In one instance an internal authorisation which required approval from both an MI6 director and a senior Foreign Office official was only rubber-stamped by the MI6 chief. The operation went ahead without backing from William Hague's department.

"During a formal inspection visit I re-emphasised that individual officers in the Secret Intelligence Service must check, and be able to check, that an authorisation is in place before they engage in any intrusive activity," Waller said.

"In one case a manager had not been alerted and so did not electronically sign the form until the activity had already taken place.

"To prevent this happening again, the applying officer now speaks to the authorising officer and checks that the form is authorised.

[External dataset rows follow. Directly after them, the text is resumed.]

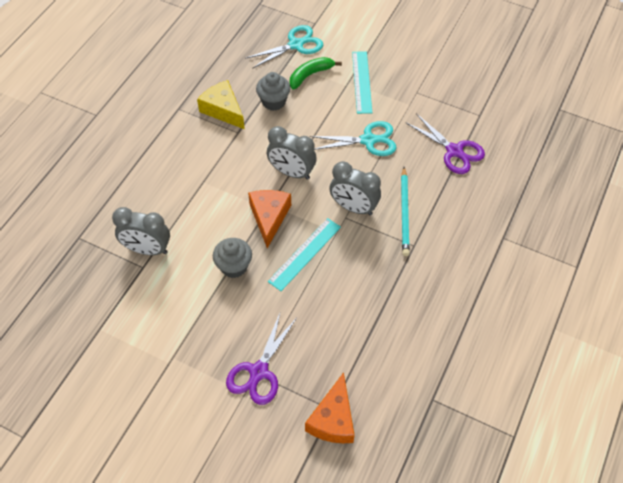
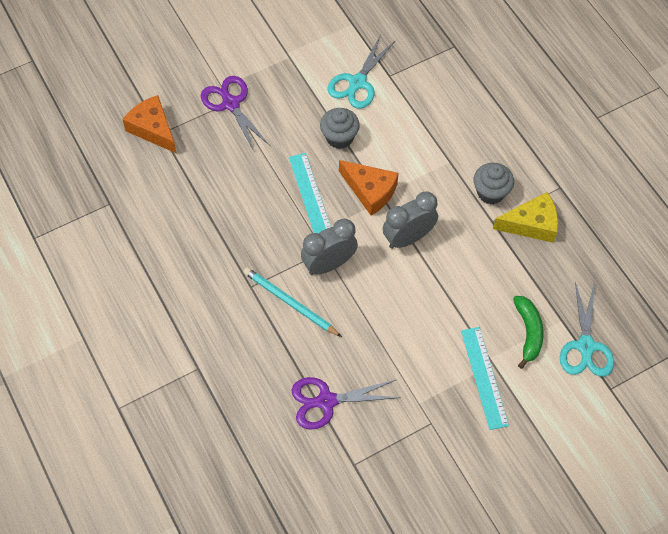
camera: 125 degrees right, 5 degrees up
grey clock [112,207,170,255] -> none
grey cupcake [256,72,290,111] -> grey cupcake moved to [474,163,514,205]
turquoise scissors [310,121,397,156] -> turquoise scissors moved to [327,34,396,109]
turquoise ruler [352,51,372,114] -> turquoise ruler turned 45 degrees clockwise [461,327,509,430]

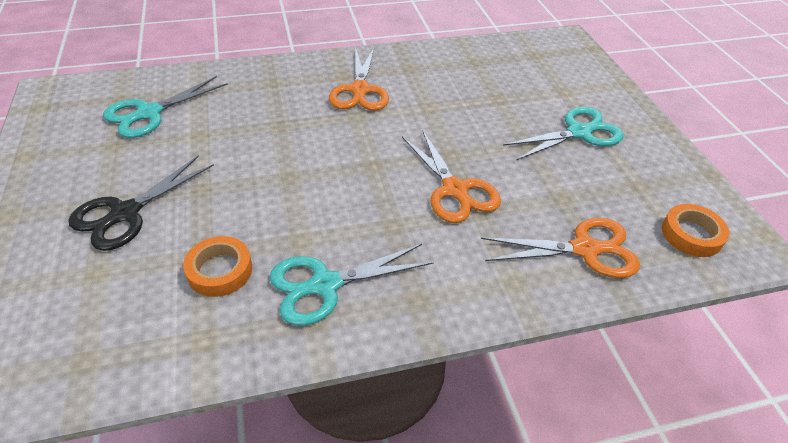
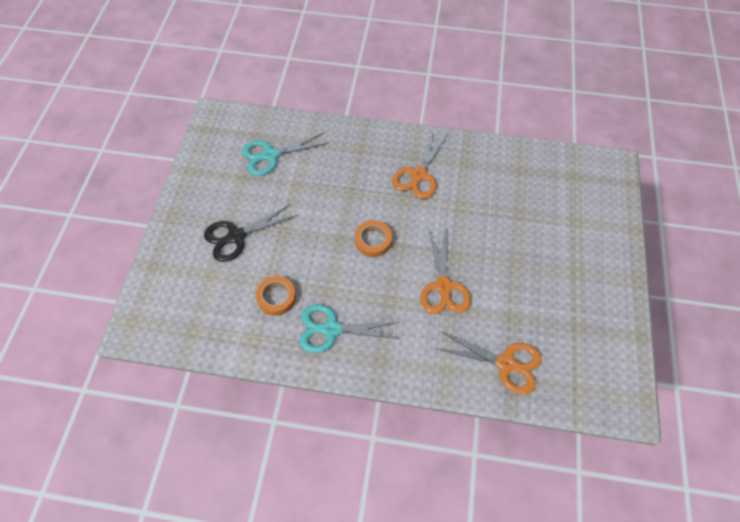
camera: 25 degrees right, 15 degrees up
turquoise scissors [503,107,624,160] -> none
orange tape [662,204,730,257] -> orange tape moved to [355,220,392,257]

"I recommended that this safeguard be put in place across the organisation."

The MoD breached part two of the Regulation of Investigatory Powers Act 2000, which covers covert surveillance and the use of covert human intelligence sources.

And the Home Office and Foreign Office were both guilty of administrative errors involving getting dates wrong. Waller forced Theresa May and William Hague to correct the paperwork.

GCHQ, which has faced scrutiny over its cooperation with the US' National Security Agency over the Prism scandal revealed by Edward Snowden, registered just three errors because of human error.

Waller addressed the 'media allegations' about GCHQ seeking to circumvent UK law in June 2013.

He insisted he visited GCHQ immediately to "confront them about the allegations", but found they were not attempting to sidestep the law.

However, the commissioner said he would not provide figures about the number of disciplinary findings he had been shown during 2013 relating to the potential misuse of data.

"Without the benefit of full context, which I cannot give in an open report, to provide such detail could be both inaccurate and misleading," he stated.

"Therefore I do not believe it is in the public interest to do so at this time."